“Il était une fois en un temps yogi un roi puissant, extrêmement riche et prospère si comblé qu’à son esprit s’imposa un pèlerinage à pied et jeun.
Le premier jour, à trente huit degrés à l’ombre, la soif le prit. Il ne renonça pas à l’admiration de ses domestiques en y cédant et reprit sa marche. Le soleil fut au zénith. Au détour d’un virage, il aperçut enfin une étendue d’eau. Il y courut, en prit dans ses mains.
Dans sa hâte, le joyau de la couronne se détacha de son turban et tomba dans l’étang. Ces pierres précieuses, de grandes tailles et parfaites, représentaient une immense valeur. Le roi enjoignit à l’un de ses domestiques de plonger à sa recherche puis à un autre puis aux autres tandis qu’il se lamentait.
C’est alors qu’il aperçut un petit yogi qui descendait la route dans sa direction. Il le héla, avec l’espoir d’être aidé. Ce dernier le lui promit, à condition que les domestiques sortent de l’eau. Le roi s’exécuta à regret. Le yogi prit dans sa poche un petit livre que le roi crut être un livre de charmes. C’était en fait la Gita.
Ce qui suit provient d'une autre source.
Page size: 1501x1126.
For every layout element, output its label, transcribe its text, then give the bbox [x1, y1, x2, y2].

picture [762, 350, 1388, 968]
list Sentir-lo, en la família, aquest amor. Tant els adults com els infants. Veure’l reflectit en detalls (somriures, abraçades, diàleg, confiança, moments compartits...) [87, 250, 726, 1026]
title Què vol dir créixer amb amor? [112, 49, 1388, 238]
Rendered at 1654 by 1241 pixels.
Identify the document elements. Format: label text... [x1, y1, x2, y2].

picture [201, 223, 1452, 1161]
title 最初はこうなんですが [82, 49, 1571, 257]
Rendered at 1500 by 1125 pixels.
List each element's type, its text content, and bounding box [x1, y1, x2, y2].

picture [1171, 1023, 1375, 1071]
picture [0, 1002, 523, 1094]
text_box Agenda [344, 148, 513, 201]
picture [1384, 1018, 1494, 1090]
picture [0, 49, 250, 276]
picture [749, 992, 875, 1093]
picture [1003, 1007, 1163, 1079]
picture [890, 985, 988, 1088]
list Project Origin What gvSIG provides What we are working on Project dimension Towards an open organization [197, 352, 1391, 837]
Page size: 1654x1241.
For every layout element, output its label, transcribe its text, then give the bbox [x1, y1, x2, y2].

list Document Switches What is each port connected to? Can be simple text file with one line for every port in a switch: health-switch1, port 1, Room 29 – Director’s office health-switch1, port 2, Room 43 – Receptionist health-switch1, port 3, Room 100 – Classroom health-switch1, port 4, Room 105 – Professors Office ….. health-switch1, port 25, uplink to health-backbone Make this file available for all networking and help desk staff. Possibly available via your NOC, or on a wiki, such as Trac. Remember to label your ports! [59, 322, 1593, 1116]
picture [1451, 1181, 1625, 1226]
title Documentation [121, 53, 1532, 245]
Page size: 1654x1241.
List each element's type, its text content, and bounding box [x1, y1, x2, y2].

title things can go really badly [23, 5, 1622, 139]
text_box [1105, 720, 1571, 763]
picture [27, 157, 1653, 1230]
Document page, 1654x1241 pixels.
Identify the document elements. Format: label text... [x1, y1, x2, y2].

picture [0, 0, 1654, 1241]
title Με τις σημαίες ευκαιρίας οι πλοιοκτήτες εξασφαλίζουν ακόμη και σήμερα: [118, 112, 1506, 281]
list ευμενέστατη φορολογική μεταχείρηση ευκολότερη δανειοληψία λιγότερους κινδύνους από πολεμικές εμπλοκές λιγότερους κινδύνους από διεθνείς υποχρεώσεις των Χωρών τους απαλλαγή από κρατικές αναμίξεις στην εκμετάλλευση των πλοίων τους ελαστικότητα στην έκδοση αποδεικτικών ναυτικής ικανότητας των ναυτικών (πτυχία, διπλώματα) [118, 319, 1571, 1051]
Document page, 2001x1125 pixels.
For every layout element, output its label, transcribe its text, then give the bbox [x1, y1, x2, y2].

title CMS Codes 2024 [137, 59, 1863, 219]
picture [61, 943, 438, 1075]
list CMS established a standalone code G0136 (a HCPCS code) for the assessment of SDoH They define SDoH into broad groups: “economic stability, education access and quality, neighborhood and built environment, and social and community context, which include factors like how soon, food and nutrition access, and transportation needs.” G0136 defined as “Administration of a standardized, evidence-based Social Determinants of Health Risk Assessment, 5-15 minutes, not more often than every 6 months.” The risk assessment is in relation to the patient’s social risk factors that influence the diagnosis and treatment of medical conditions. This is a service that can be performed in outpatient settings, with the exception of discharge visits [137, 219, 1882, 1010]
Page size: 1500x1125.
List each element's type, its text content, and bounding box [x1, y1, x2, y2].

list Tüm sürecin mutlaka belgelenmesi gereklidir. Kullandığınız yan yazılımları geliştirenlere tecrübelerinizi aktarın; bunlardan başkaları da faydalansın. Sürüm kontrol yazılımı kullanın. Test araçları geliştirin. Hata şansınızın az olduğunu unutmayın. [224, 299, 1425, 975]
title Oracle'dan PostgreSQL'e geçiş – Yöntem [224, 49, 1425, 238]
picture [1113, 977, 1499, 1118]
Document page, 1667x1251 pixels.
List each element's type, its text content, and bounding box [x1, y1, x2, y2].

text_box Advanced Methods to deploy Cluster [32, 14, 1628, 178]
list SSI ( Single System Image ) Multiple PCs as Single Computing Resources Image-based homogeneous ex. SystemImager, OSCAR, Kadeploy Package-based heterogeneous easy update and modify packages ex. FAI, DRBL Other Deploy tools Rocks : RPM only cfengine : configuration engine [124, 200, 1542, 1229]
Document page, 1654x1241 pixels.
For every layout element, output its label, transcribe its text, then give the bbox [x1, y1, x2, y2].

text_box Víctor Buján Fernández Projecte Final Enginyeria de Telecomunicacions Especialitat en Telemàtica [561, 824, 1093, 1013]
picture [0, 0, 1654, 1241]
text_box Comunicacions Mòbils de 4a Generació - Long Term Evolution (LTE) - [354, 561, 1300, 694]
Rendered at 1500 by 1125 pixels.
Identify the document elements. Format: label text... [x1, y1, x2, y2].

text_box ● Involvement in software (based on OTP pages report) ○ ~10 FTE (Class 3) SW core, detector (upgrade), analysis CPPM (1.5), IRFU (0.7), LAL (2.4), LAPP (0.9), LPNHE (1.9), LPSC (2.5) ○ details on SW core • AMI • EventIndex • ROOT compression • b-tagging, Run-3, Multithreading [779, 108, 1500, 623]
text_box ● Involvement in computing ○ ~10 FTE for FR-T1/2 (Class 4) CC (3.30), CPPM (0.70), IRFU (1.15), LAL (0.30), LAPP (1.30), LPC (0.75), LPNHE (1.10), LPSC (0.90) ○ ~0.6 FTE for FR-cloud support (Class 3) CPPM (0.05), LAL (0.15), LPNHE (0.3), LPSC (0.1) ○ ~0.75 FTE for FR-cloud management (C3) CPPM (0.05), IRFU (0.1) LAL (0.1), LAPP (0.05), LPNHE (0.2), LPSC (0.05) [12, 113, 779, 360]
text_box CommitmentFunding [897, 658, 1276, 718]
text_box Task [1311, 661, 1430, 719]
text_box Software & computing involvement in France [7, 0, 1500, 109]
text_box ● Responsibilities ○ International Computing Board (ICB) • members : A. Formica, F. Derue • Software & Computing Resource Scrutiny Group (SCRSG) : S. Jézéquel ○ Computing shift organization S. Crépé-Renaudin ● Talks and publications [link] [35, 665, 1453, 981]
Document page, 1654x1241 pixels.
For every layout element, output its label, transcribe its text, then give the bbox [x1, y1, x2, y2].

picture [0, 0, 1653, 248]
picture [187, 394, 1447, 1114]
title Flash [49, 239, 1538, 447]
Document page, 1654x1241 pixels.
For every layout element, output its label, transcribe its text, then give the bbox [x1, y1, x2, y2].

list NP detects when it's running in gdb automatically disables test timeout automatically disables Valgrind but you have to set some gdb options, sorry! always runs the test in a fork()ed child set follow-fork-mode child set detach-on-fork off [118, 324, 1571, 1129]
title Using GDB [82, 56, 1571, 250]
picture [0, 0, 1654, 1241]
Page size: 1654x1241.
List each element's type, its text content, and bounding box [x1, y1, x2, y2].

Le yogi le lut longuement devant son auditeur, vivement intéressé sinon fasciné au point que l’interruption de la lecture le surprit. A fortiori quand le yogi l’invita à récupérer, dans l’étang, le joyau, petite bosse boueuse dans l’eau, redevenue claire après l’agitation des domestiques dont témoignaient les empreintes de pas. Le soleil éclairait de nouveau les contours d’un fond où nageaient des poissons.
L’intérêt didactique de cette histoire est évident. Dans notre précipitation à étancher notre soif de désirs, nous perdons notre trésor le plus précieux, la conscience de soi, dans l’étang du mental. Nous y précipitons de plus en plus de domestiques (pensées, émotions, contrôle de soi) qui le dérangent en s’activant dans la boue.
Pour retrouver le joyau de la conscience de soi, il faut donc décanter les eaux du mental pour voir, avec le temps, non seulement dans l’étang mais aussi au-dessus, même si l’on regarde en bas.
“Assis tranquillement ne faisant rien, le printemps vient” commentent les moines Zen.
Nous devons nous mettre au diapason de la nature calme et apaisante pour éclaircir nos perceptions à tous les niveaux et remplacer la confusion par la clarté.
Yogis et mystiques ont toujours estimé l’éducation à juste valeur. Au delà de la mémorisation de données précieuses de l’éducation formelle, nous devons apprendre à penser et non à nous émouvoir, en gardant éteint ‘le bouton émotionnel’. Un mental apaisé à volonté permet d’entrer dans les franges extérieures du Samadhi et d’expanser l’horizon de conscience pour résoudre les problèmes de la vie.
Cet apaisement est un pré-requis à la méditation avancée.